In an effort to preserve climate science data collected by federal agencies, hackers and coders around the United States are teaming up to save and store information on government websites they fear might otherwise be lost.

There's concern among some environmentalists that President Donald Trump's administration will attempt to wipe scientific data gathered by the Environmental Protection Agency (EPA) and the National Aeronautics and Space Administration (NASA) as part of an anti-climate agenda.


Though the administration indicated in January that it plans to delete some climate-related data from the EPA website, the plan was shelved days after the announcement in response to criticism, Science Magazine reported. Still, hundreds of computer specialists and environmental activists aren't taking any chances.

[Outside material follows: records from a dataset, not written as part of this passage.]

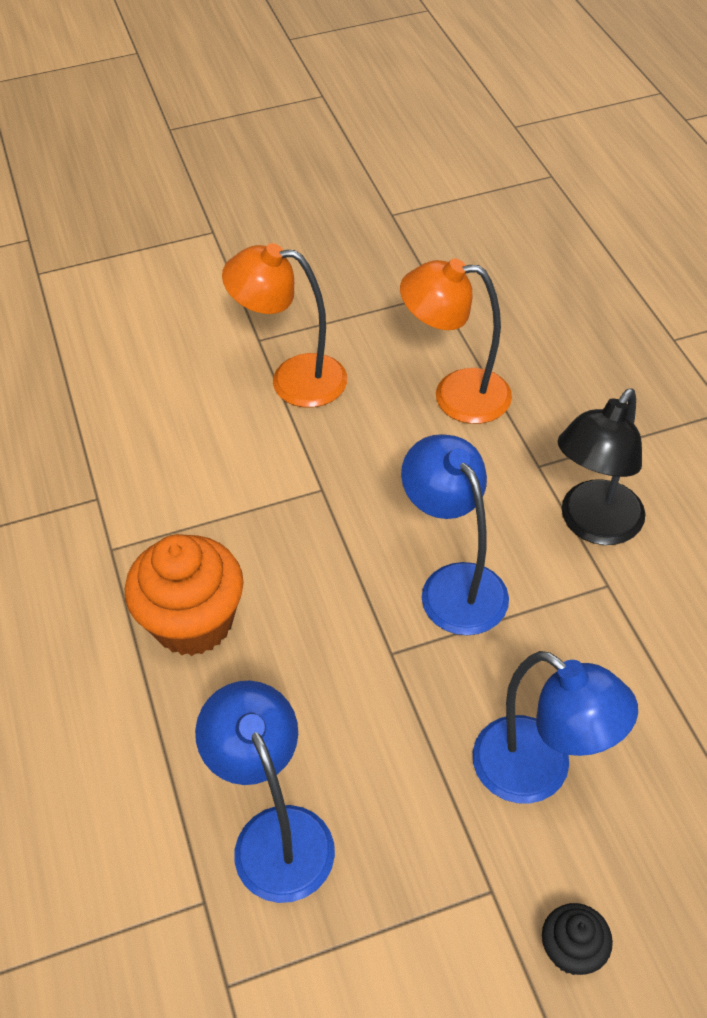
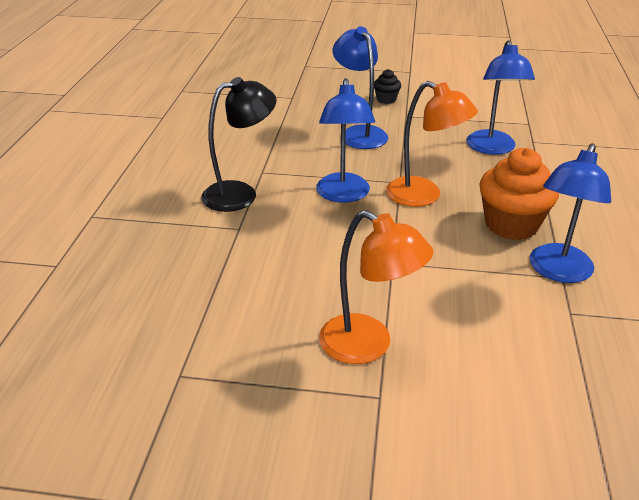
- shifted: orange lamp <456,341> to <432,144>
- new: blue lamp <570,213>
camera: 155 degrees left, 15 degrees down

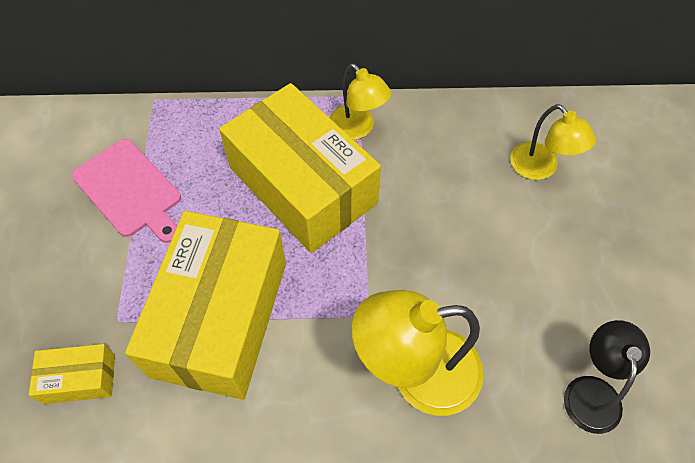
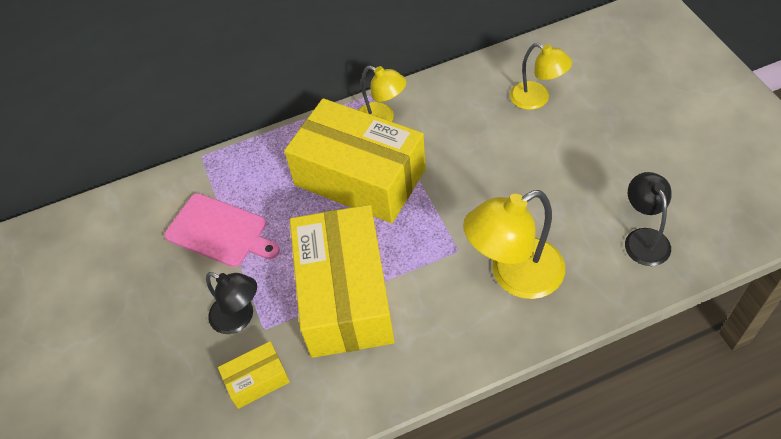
- new: black lamp <231,303>
camera: 15 degrees left, 5 degrees down

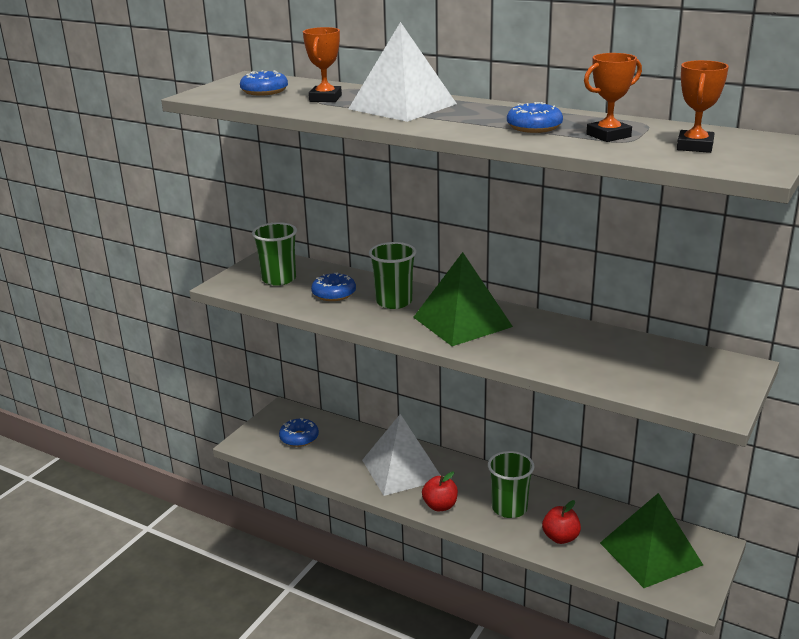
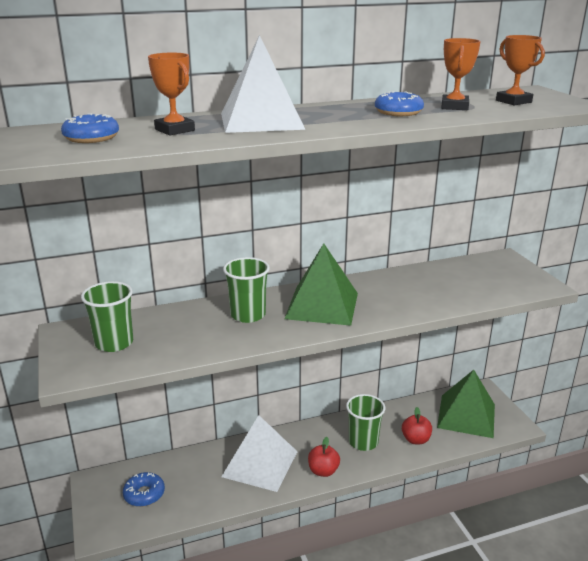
- gone: blue donut <333,287>
camera: 50 degrees left, 0 degrees up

Around 200 coders turned up at the University of California, Berkeley, on Saturday to collect and archive data from NASA's earth science program and the Department of Defense (DOD), for example. The information they collected includes government reports and data sets on atmospheric carbon dioxide levels and oceanic temperatures — the kind of information that informs climate policy decisions. 

An image from photographer Jamie Lyons captured the scene:

Jamie Lyons

How does the data collection work?

It's a complicated process because "these systems were written piecemeal over the course of 30 years" and there's "no coherent philosophy to providing data on these websites," Daniel Roesler, a volunteer guide at the Berkeley event, told Wired.

For certain government web pages that are easily readable, coders are able to send "web crawlers" — automated programs that browse pages and send the raw text to the Internet Archive. But for more complicated pages, which contain things like interactive graphs and databases, experts have to design specialized scripts that identify and store the data.

By the end of Saturday, the volunteer group had stored more than 8,400 web pages from NASA and DOD on the Internet Archive, while amassing at least 25 gigabytes from "101 public datasets," according to Wired.